## How to complete this task
Where a line in the listing contains the string "години", copy that line out.

■ ■ ■ ■ ■ ■ ■

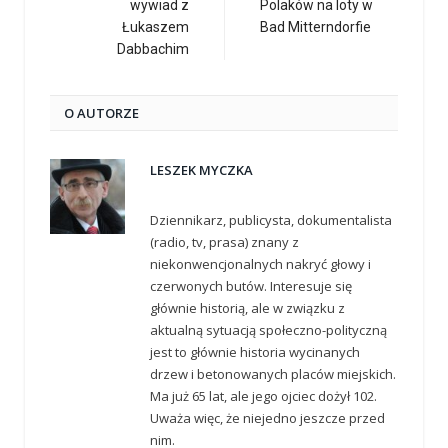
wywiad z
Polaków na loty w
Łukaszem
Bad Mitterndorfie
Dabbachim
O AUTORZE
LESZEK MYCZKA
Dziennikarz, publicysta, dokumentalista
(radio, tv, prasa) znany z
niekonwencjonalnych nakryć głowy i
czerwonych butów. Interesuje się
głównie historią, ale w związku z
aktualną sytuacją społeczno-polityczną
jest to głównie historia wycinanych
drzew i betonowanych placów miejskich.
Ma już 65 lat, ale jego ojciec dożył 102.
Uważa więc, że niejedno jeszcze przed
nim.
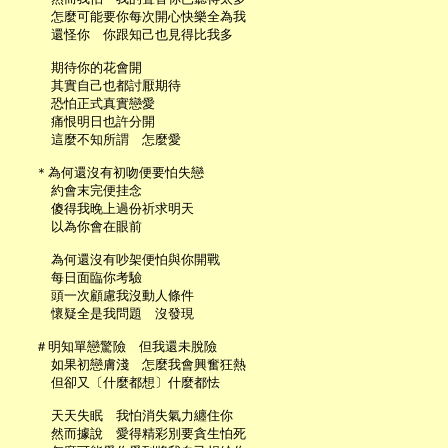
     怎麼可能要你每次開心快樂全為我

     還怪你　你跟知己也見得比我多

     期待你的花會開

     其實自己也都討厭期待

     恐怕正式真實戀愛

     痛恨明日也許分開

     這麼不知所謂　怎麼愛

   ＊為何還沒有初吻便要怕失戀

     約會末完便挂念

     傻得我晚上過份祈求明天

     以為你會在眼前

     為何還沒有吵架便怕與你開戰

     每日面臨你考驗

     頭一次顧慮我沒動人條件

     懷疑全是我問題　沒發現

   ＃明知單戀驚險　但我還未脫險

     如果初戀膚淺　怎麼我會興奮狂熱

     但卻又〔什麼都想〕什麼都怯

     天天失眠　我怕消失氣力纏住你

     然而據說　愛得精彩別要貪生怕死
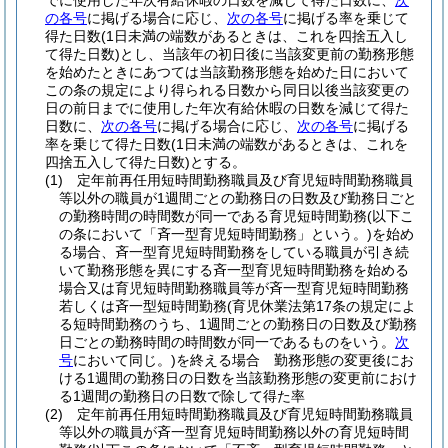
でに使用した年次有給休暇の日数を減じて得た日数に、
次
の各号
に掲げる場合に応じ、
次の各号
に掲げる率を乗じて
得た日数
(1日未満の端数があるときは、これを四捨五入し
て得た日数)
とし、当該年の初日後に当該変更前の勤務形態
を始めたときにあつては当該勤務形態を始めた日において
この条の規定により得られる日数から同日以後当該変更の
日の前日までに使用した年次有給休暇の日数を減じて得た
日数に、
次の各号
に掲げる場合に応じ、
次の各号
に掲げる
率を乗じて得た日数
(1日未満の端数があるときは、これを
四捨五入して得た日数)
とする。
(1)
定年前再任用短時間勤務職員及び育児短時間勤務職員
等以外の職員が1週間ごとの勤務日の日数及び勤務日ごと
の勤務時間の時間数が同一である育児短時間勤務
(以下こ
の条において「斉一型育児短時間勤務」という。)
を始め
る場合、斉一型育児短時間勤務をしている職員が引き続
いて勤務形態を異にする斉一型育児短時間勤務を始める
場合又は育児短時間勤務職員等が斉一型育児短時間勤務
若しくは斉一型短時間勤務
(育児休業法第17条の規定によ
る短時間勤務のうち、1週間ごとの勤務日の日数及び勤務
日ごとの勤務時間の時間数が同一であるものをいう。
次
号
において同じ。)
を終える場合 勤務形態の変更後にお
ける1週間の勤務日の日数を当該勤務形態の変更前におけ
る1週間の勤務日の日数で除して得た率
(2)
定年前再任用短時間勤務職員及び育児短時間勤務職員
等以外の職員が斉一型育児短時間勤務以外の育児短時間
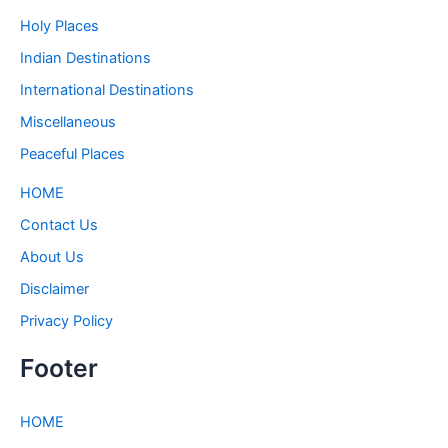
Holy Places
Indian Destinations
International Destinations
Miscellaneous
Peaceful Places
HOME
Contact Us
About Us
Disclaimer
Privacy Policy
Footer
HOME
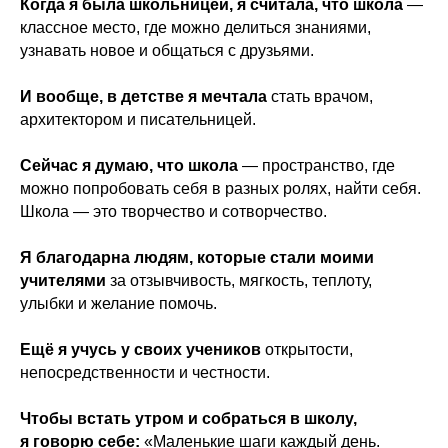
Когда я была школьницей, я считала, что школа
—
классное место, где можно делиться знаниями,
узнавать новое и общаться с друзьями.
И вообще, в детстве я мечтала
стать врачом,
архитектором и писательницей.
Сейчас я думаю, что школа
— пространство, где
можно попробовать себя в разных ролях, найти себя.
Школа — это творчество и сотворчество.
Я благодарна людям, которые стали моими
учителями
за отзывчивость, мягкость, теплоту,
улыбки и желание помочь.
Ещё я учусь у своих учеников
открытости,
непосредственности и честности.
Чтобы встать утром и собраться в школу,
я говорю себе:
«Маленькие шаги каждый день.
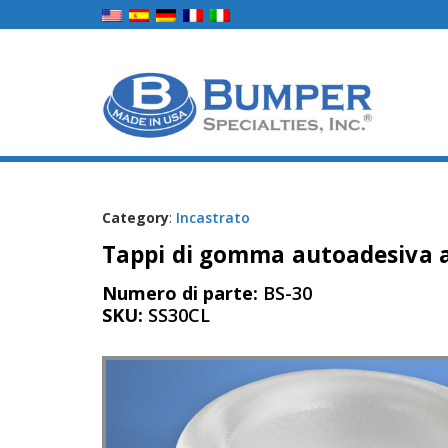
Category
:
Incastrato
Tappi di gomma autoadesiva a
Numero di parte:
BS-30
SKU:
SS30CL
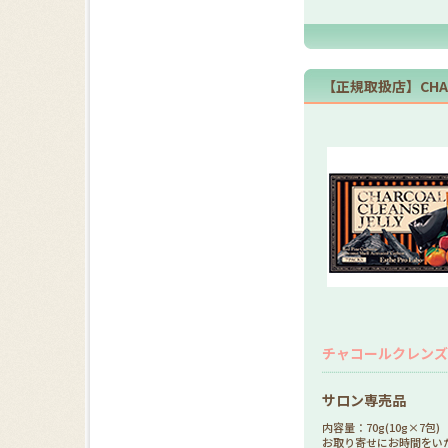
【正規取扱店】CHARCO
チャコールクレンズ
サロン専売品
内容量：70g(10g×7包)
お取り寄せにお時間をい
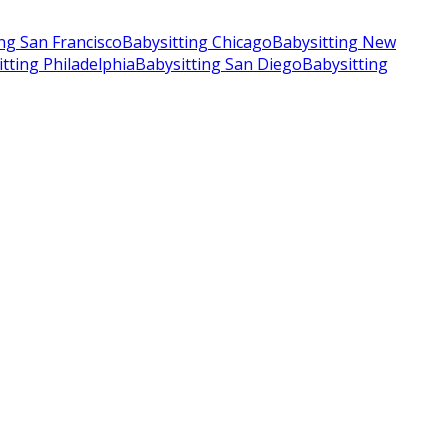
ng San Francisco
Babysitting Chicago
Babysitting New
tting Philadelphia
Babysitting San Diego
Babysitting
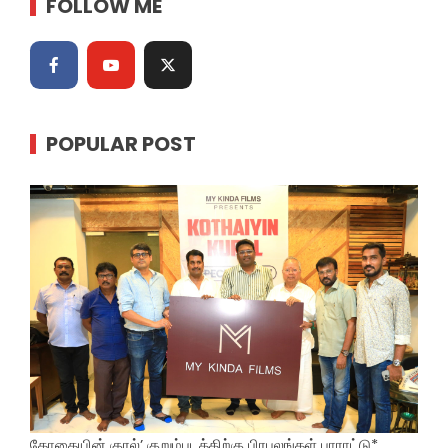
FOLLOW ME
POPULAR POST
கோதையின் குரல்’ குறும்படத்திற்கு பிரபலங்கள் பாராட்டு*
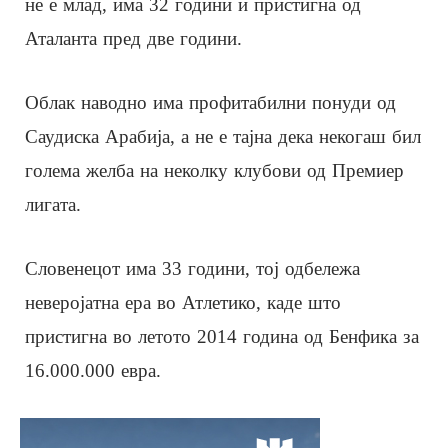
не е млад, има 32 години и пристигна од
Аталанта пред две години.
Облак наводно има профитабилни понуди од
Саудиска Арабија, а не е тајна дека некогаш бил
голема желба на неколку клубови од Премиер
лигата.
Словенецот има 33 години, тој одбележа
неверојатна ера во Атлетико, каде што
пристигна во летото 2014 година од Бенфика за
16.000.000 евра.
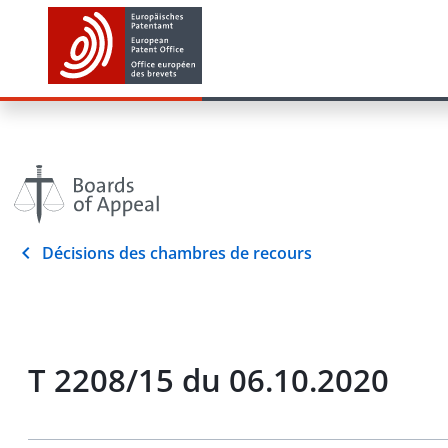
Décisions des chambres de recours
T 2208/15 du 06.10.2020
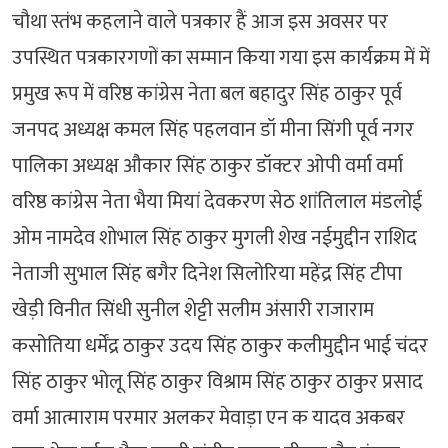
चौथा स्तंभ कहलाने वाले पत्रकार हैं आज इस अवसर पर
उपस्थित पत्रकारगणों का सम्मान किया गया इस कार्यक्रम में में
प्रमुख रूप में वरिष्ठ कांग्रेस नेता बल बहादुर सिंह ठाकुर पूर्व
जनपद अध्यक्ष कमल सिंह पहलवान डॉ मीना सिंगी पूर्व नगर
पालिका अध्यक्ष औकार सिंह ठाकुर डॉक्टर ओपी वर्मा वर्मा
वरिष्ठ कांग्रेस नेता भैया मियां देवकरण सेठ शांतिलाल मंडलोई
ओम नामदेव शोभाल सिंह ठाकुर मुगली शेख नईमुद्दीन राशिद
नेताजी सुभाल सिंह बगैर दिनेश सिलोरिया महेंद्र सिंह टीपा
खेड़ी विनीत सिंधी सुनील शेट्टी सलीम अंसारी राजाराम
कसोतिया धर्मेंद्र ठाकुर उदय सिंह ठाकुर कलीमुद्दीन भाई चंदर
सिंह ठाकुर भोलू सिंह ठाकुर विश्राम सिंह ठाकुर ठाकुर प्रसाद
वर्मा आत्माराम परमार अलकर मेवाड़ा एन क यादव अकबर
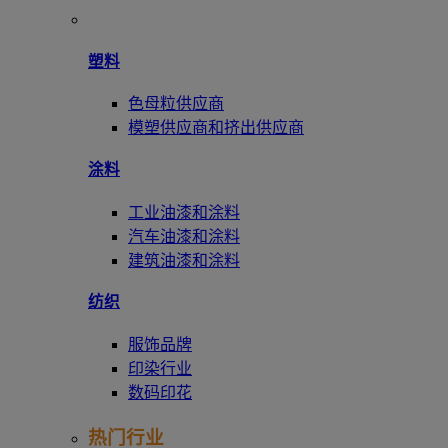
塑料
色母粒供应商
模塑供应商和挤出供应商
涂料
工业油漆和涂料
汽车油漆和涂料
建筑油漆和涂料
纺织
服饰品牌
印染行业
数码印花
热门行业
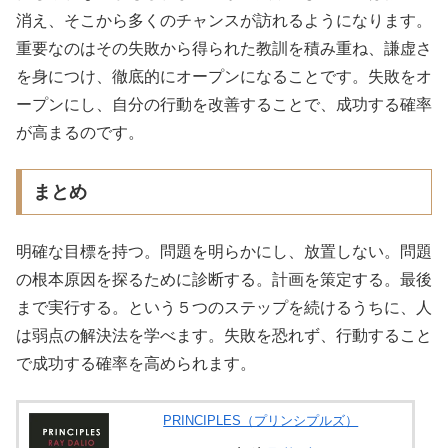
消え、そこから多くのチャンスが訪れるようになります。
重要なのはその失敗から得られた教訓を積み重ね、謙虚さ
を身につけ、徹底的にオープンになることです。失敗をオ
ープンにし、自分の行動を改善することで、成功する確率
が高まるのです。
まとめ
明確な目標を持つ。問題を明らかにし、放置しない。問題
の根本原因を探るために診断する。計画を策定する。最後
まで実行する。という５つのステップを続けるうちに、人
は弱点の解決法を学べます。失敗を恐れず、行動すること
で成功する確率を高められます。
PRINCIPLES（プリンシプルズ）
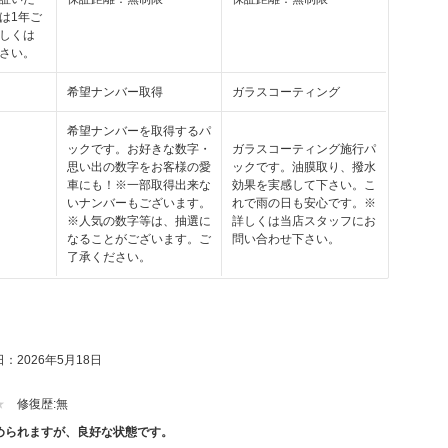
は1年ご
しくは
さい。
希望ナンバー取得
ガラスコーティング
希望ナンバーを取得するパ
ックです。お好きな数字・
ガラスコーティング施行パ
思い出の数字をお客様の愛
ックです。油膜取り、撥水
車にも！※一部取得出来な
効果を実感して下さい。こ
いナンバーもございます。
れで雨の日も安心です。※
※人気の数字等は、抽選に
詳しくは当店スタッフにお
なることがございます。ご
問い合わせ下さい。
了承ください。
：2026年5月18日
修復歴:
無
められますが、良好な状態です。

■ ■ ■ ■ ■ ■ ■

## Completed task
не е млад, има 32 години и пристигна од
Аталанта пред две години.
Словенецот има 33 години, тој одбележа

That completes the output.